Work request. Your answer must be an exact copy of the entries, containing no images.

(Items listed in a dataset)
-- Opening Marker --

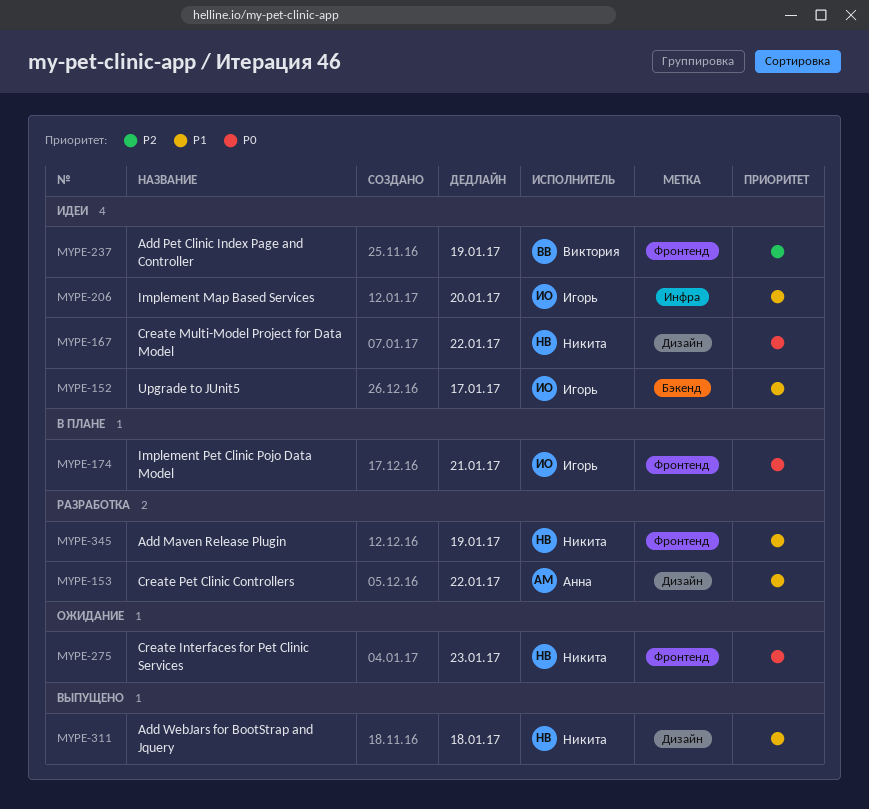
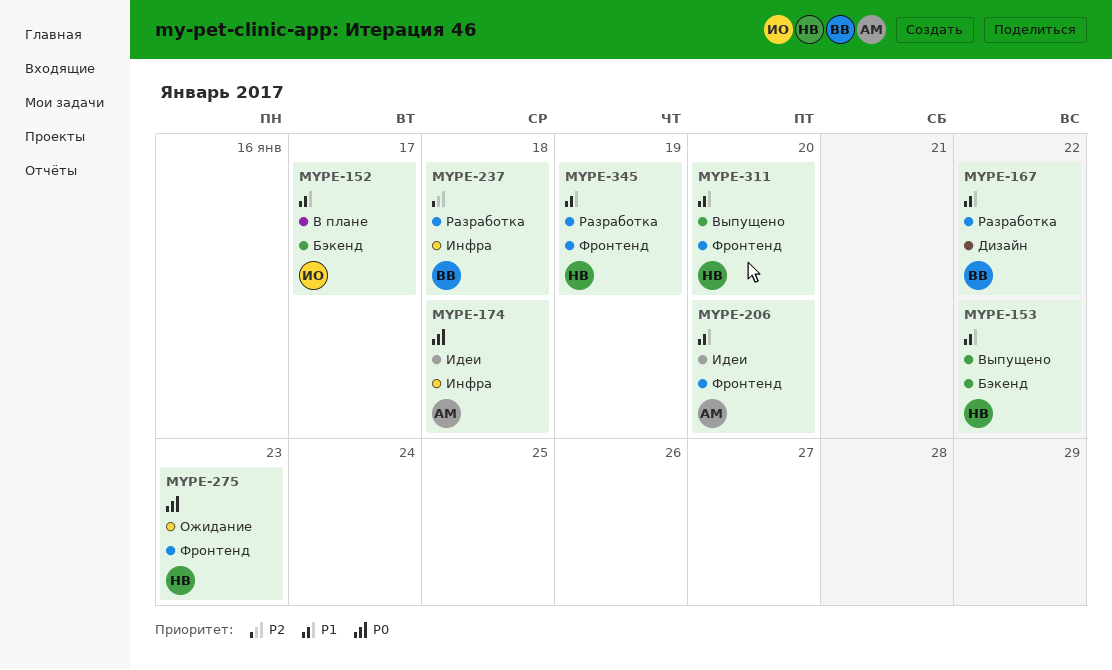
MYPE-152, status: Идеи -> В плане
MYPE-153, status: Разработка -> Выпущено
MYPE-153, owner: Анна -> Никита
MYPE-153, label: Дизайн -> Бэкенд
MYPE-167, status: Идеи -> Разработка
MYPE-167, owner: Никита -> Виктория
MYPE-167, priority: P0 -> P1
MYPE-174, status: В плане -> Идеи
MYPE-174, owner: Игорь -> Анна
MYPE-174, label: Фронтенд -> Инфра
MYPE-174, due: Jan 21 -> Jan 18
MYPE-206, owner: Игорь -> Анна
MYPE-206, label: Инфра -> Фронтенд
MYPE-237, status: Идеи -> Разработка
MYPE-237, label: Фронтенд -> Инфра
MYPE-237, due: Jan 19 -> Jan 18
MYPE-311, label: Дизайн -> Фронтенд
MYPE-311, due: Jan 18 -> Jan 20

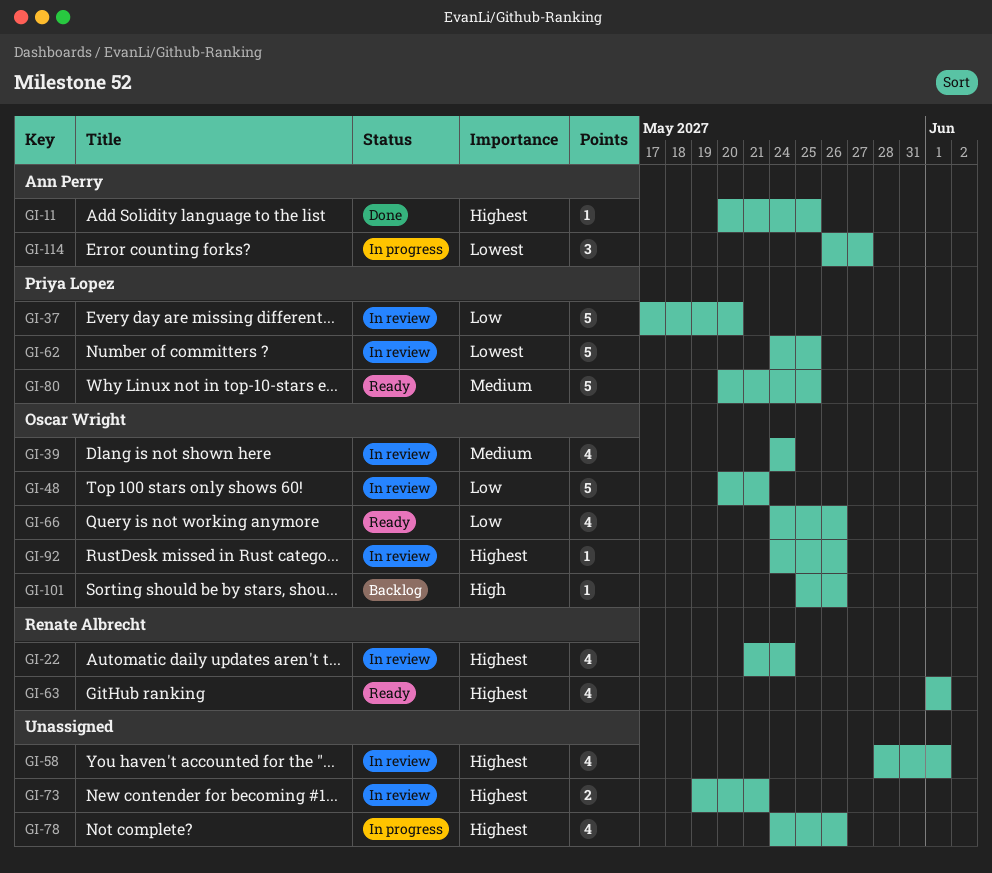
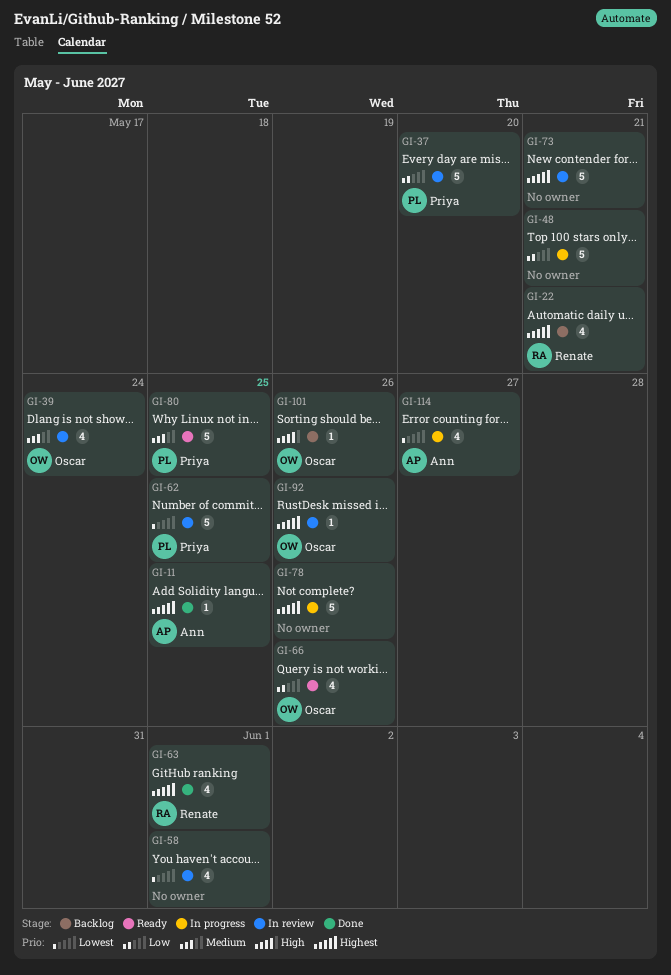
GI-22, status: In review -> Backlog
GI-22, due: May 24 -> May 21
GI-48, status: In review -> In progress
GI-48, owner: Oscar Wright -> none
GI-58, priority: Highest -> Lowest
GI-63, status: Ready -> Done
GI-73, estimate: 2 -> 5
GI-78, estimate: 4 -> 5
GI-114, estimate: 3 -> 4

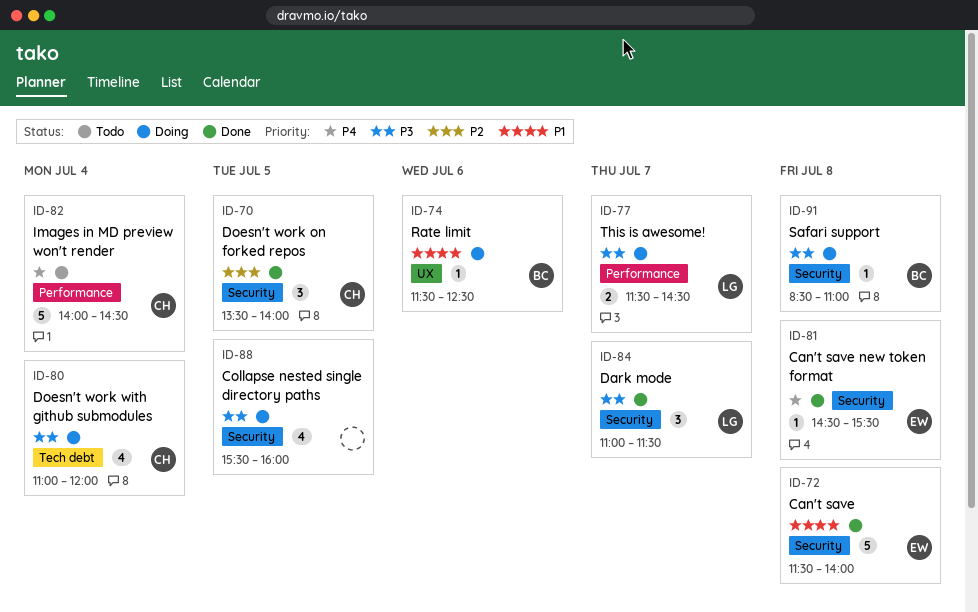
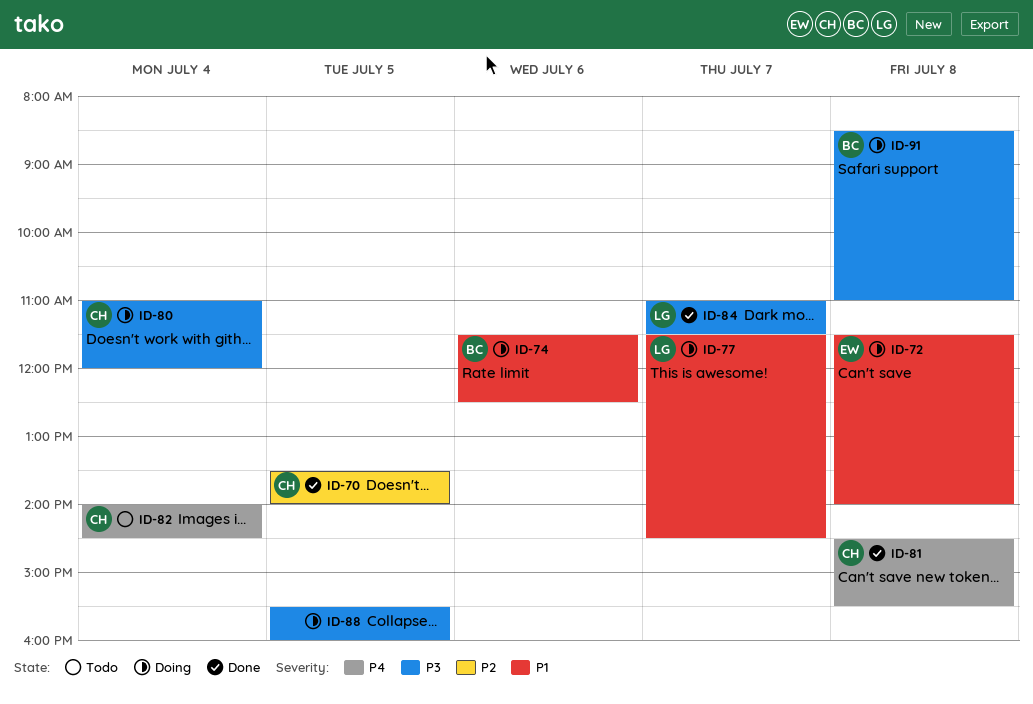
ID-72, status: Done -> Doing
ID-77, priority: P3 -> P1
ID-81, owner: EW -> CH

-- Closing Marker --

Exercise response.
MYPE-152, status: Идеи -> В плане
MYPE-153, status: Разработка -> Выпущено
MYPE-153, owner: Анна -> Никита
MYPE-153, label: Дизайн -> Бэкенд
MYPE-167, status: Идеи -> Разработка
MYPE-167, owner: Никита -> Виктория
MYPE-167, priority: P0 -> P1
MYPE-174, status: В плане -> Идеи
MYPE-174, owner: Игорь -> Анна
MYPE-174, label: Фронтенд -> Инфра
MYPE-174, due: Jan 21 -> Jan 18
MYPE-206, owner: Игорь -> Анна
MYPE-206, label: Инфра -> Фронтенд
MYPE-237, status: Идеи -> Разработка
MYPE-237, label: Фронтенд -> Инфра
MYPE-237, due: Jan 19 -> Jan 18
MYPE-311, label: Дизайн -> Фронтенд
MYPE-311, due: Jan 18 -> Jan 20

GI-22, status: In review -> Backlog
GI-22, due: May 24 -> May 21
GI-48, status: In review -> In progress
GI-48, owner: Oscar Wright -> none
GI-58, priority: Highest -> Lowest
GI-63, status: Ready -> Done
GI-73, estimate: 2 -> 5
GI-78, estimate: 4 -> 5
GI-114, estimate: 3 -> 4

ID-72, status: Done -> Doing
ID-77, priority: P3 -> P1
ID-81, owner: EW -> CH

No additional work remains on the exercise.